*TEXT FOR ANALYSIS*.
---------------

If we consider what the best AI chips might look like going forward, I sincerely believe that the biggest factor in the effectiveness and success of an AI chip is going to be its software stack. 

Having the best software not only makes AI processors much easier to use for developers but can also harness the full potential of the underlying hardware. I recently spoke at GMIC Live about the importance of this relationship between AI software and hardware. The event is Asia's largest and leading technology conference, and this virtual edition featured cross-border livestreams from six global cities. You can watch my full presentation "The Future of AI Chips" from GMIC London Live here:

 

Machine Intelligence requires more from its software to achieve efficiency. In Artificial Intelligence (AI) and Machine Learning (ML), the compute itself is fundamentally different. 

What makes Machine Intelligence Compute different?

While there are many properties of AI algorithms that are unique to the field, here are a few that are particularly worth highlighting:

  • Modern AI and ML is all about dealing with uncertain information. The variables inside a model represent something uncertain – a probability distribution. This has a big effect on the kind of work the chip is doing. To cover the wide range of possibilities that could occur, you need both the detailed precision of fractional numbers and a wide dynamic range of possibilities. From a software point of view, this requires us to use a variety of floating-point number techniques and also algorithms which manipulate them in probabilistic ways.
  • As well as being probabilistic, the data we're dealing with comes from a very high-dimensional space including content such as images, sentences, video, or even just abstract knowledge concepts. These are not the straight vectors of data that you see, for example, in graphics processing. As the number of dimensions in the data become higher, the data access becomes more irregular and sparse. This means that many of the techniques typically used in hardware and software such as buffering, caching and vectorisation don’t apply here.
  • Add to this the fact that machine intelligence compute deals with both big data (huge datasets for training) and big compute (a large number of computing operations per item of data processed) and the extent of the processing challenge becomes clear.

What does this mean for Software?

Because machine intelligence computing is so different, software has to work harder in AI and ML than it does in many other areas. The AI software stack needs to combine developer productivity, ease of use and flexibility with the need for efficiency at scale.

To resolve the efficiency challenge, AI software must communicate at a lower level with the hardware. This can prevent late decisions being made during hardware runtime and improve efficiency. The probabilistic and higher order data structures in AI algorithms make it harder to predict what's going to happen during runtime. This requires the software to provide more information about the structure of the algorithm and the structure of the machine learning model being executed. 

In machine intelligence, software needs to be programmed to control things like number representation and explicit memory movement that is specific to certain AI algorithms in order to optimise efficiency. Hardware must also be receptive to these optimisations.

---------------

*INFORMATION GIVEN*.
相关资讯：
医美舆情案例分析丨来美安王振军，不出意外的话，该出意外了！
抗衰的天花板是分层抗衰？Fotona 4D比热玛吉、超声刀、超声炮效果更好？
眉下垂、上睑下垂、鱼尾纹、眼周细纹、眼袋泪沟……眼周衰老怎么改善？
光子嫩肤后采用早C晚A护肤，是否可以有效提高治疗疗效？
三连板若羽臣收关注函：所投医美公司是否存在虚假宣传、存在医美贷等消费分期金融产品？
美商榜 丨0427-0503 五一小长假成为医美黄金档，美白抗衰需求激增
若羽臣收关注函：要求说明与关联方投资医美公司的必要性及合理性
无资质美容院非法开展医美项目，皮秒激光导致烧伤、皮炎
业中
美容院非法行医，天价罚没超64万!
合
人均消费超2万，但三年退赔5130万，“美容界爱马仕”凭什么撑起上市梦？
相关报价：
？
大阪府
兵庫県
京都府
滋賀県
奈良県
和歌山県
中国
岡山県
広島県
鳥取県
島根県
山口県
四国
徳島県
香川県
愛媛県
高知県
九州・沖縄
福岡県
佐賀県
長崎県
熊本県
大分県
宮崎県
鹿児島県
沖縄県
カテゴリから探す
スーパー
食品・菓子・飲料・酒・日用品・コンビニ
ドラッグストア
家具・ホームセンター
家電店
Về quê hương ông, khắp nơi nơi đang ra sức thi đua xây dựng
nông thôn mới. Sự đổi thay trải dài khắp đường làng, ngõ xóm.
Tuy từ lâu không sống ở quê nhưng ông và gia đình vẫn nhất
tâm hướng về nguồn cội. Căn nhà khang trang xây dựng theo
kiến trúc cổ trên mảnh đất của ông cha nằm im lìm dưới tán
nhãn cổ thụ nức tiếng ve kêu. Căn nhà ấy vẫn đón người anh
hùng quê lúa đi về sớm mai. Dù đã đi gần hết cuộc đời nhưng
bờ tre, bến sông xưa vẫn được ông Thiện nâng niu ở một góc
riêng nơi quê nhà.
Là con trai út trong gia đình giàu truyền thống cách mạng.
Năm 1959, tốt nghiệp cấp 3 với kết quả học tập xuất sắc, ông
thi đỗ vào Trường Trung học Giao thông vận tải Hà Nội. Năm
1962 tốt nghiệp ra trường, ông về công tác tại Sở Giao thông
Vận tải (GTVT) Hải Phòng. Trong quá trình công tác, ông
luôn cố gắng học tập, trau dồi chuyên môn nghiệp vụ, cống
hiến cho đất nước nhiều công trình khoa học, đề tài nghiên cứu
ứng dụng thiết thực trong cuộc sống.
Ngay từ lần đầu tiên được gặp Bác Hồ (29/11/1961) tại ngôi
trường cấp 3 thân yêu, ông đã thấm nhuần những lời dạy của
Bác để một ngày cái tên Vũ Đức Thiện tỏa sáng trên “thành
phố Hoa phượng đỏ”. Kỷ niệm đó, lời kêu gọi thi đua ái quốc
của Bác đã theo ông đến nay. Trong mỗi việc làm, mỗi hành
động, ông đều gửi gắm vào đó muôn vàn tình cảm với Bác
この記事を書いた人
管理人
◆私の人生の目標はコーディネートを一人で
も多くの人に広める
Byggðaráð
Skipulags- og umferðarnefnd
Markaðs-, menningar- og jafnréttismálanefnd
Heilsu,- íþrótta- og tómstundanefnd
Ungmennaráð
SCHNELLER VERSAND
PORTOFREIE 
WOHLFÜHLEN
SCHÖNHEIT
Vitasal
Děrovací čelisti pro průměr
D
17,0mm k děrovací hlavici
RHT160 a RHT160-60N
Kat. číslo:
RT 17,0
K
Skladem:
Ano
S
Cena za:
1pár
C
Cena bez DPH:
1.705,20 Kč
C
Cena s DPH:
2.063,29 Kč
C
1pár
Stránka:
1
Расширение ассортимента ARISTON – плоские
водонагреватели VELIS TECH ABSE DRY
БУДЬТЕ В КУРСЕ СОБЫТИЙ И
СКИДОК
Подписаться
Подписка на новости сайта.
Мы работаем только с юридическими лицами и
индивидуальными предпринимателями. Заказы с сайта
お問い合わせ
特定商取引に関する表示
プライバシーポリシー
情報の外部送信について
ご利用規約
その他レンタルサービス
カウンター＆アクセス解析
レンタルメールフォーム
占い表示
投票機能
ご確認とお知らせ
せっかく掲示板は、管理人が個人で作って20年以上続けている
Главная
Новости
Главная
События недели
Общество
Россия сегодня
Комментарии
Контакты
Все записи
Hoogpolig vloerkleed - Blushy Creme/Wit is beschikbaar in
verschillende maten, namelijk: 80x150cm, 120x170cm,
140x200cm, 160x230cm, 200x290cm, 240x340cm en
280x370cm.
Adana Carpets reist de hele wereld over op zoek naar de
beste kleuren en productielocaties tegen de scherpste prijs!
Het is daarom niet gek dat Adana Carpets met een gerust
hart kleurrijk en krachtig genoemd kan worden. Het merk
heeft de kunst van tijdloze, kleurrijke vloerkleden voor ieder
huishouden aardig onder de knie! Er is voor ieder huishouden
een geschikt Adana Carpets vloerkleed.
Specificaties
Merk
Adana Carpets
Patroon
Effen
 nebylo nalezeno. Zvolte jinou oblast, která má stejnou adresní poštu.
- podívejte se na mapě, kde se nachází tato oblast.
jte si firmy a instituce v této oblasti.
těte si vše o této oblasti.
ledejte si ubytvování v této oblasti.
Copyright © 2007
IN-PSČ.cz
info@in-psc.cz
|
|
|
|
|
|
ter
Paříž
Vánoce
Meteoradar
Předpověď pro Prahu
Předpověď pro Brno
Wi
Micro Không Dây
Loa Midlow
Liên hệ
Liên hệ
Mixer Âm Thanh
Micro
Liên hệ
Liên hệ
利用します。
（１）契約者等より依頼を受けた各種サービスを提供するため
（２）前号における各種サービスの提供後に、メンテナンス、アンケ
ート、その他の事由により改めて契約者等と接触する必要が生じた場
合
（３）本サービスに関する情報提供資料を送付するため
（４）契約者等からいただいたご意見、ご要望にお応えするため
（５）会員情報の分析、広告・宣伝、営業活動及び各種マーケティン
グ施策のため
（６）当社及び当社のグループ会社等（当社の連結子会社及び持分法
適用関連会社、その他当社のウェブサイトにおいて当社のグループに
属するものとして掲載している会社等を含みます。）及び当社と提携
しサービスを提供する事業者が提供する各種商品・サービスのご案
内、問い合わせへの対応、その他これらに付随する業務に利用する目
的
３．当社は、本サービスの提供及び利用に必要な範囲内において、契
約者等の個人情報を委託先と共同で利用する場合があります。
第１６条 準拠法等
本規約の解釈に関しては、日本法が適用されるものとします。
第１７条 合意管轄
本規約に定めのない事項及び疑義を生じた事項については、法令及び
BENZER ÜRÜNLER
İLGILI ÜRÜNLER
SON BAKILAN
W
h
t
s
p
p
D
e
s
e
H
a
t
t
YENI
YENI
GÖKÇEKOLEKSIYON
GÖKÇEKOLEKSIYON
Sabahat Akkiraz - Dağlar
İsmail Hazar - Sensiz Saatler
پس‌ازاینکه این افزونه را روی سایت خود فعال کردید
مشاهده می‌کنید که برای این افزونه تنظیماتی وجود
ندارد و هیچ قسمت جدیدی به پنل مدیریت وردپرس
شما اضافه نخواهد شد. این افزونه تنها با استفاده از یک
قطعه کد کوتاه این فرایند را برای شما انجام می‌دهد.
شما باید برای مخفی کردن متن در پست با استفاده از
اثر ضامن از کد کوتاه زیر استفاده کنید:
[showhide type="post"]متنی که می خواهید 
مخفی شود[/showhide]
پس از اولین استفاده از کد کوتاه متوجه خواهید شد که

---------------

*TASKS TO CARRY OUT*.
A. Repeat the passage on AI chips from "What does this" up to and including "efficiency at scale.", swapping "developer productivity" for "programmer productivity".
B. Locate each line of the entries that contains the word "cuộc", and copy all of those lines.
The text and the entries come from separate sources.

*OUTPUTS IN ORDER*.
A.
What does this mean for Software?

Because machine intelligence computing is so different, software has to work harder in AI and ML than it does in many other areas. The AI software stack needs to combine programmer productivity, ease of use and flexibility with the need for efficiency at scale.

B.
hùng quê lúa đi về sớm mai. Dù đã đi gần hết cuộc đời nhưng
ứng dụng thiết thực trong cuộc sống.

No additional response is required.